Collected data:
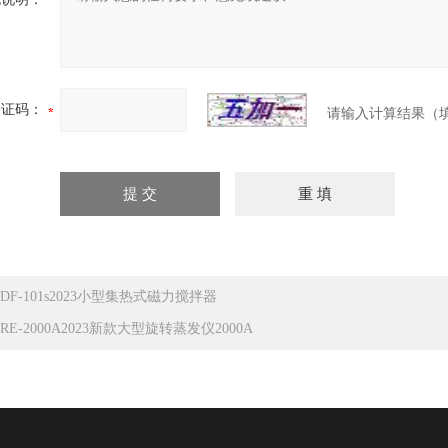
验证码：
请输入计算结果（
DF-101s2023小型集热式磁力搅拌器
RE-2000A2023新款大型旋转蒸发仪2000A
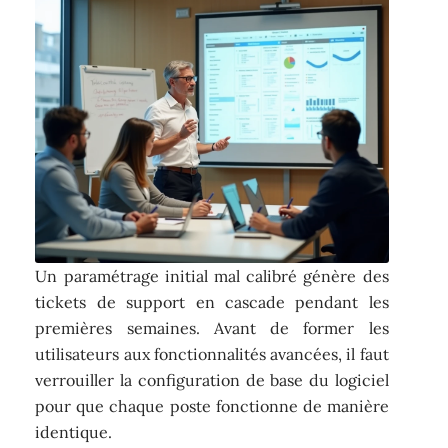
Un paramétrage initial mal calibré génère des
tickets de support en cascade pendant les
premières semaines. Avant de former les
utilisateurs aux fonctionnalités avancées, il faut
verrouiller la configuration de base du logiciel
pour que chaque poste fonctionne de manière
identique.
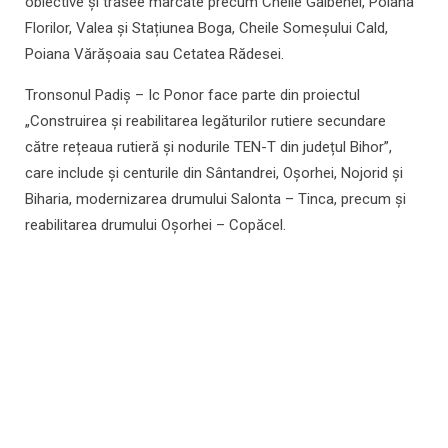
obiective și trasee marcate precum Cheile Galbenei, Poiana
Florilor, Valea și Stațiunea Boga, Cheile Someșului Cald,
Poiana Vărășoaia sau Cetatea Rădesei.
Tronsonul Padiș – Ic Ponor face parte din proiectul
„Construirea și reabilitarea legăturilor rutiere secundare
către rețeaua rutieră și nodurile TEN-T din județul Bihor”,
care include și centurile din Sântandrei, Oșorhei, Nojorid și
Biharia, modernizarea drumului Salonta – Tinca, precum și
reabilitarea drumului Oșorhei – Copăcel.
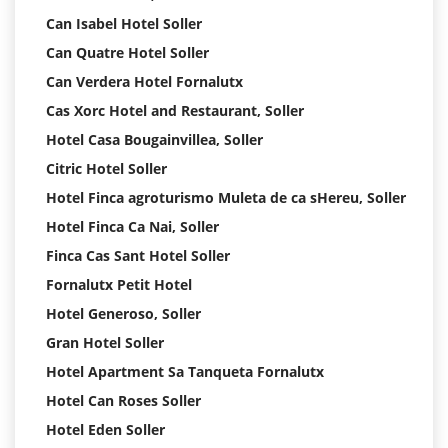
Can Isabel Hotel Soller
Can Quatre Hotel Soller
Can Verdera Hotel Fornalutx
Cas Xorc Hotel and Restaurant, Soller
Hotel Casa Bougainvillea, Soller
Citric Hotel Soller
Hotel Finca agroturismo Muleta de ca sHereu, Soller
Hotel Finca Ca Nai, Soller
Finca Cas Sant Hotel Soller
Fornalutx Petit Hotel
Hotel Generoso, Soller
Gran Hotel Soller
Hotel Apartment Sa Tanqueta Fornalutx
Hotel Can Roses Soller
Hotel Eden Soller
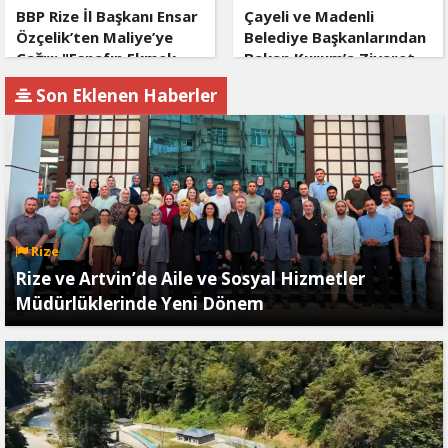
BBP Rize İl Başkanı Ensar
Çayeli ve Madenli
Özçelik’ten Maliye’ye
Belediye Başkanlarından
Çağrı: "Esnafın Ekmek
Bakan Kurum’a Ziyaret
Teknesine Haciz Borcu
Son Eklenen Haberler
Ödetmez, Üretimi
Durdurur!"
Rize
Rize ve Artvin’de Aile ve Sosyal Hizmetler
Müdürlüklerinde Yeni Dönem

THE PROBLEM: Be exact. Write out all the entries and omit the pictures.

EXERCISE RESULT:
验证码：
请输入计算结果（
DF-101s2023小型集热式磁力搅拌器
RE-2000A2023新款大型旋转蒸发仪2000A
Un paramétrage initial mal calibré génère des
tickets de support en cascade pendant les
premières semaines. Avant de former les
utilisateurs aux fonctionnalités avancées, il faut
verrouiller la configuration de base du logiciel
pour que chaque poste fonctionne de manière
identique.
obiective și trasee marcate precum Cheile Galbenei, Poiana
Florilor, Valea și Stațiunea Boga, Cheile Someșului Cald,
Poiana Vărășoaia sau Cetatea Rădesei.
Tronsonul Padiș – Ic Ponor face parte din proiectul
„Construirea și reabilitarea legăturilor rutiere secundare
către rețeaua rutieră și nodurile TEN-T din județul Bihor”,
care include și centurile din Sântandrei, Oșorhei, Nojorid și
Biharia, modernizarea drumului Salonta – Tinca, precum și
reabilitarea drumului Oșorhei – Copăcel.
Can Isabel Hotel Soller
Can Quatre Hotel Soller
Can Verdera Hotel Fornalutx
Cas Xorc Hotel and Restaurant, Soller
Hotel Casa Bougainvillea, Soller
Citric Hotel Soller
Hotel Finca agroturismo Muleta de ca sHereu, Soller
Hotel Finca Ca Nai, Soller
Finca Cas Sant Hotel Soller
Fornalutx Petit Hotel
Hotel Generoso, Soller
Gran Hotel Soller
Hotel Apartment Sa Tanqueta Fornalutx
Hotel Can Roses Soller
Hotel Eden Soller
BBP Rize İl Başkanı Ensar
Çayeli ve Madenli
Özçelik’ten Maliye’ye
Belediye Başkanlarından
Çağrı: "Esnafın Ekmek
Bakan Kurum’a Ziyaret
Teknesine Haciz Borcu
Son Eklenen Haberler
Ödetmez, Üretimi
Durdurur!"
Rize
Rize ve Artvin’de Aile ve Sosyal Hizmetler
Müdürlüklerinde Yeni Dönem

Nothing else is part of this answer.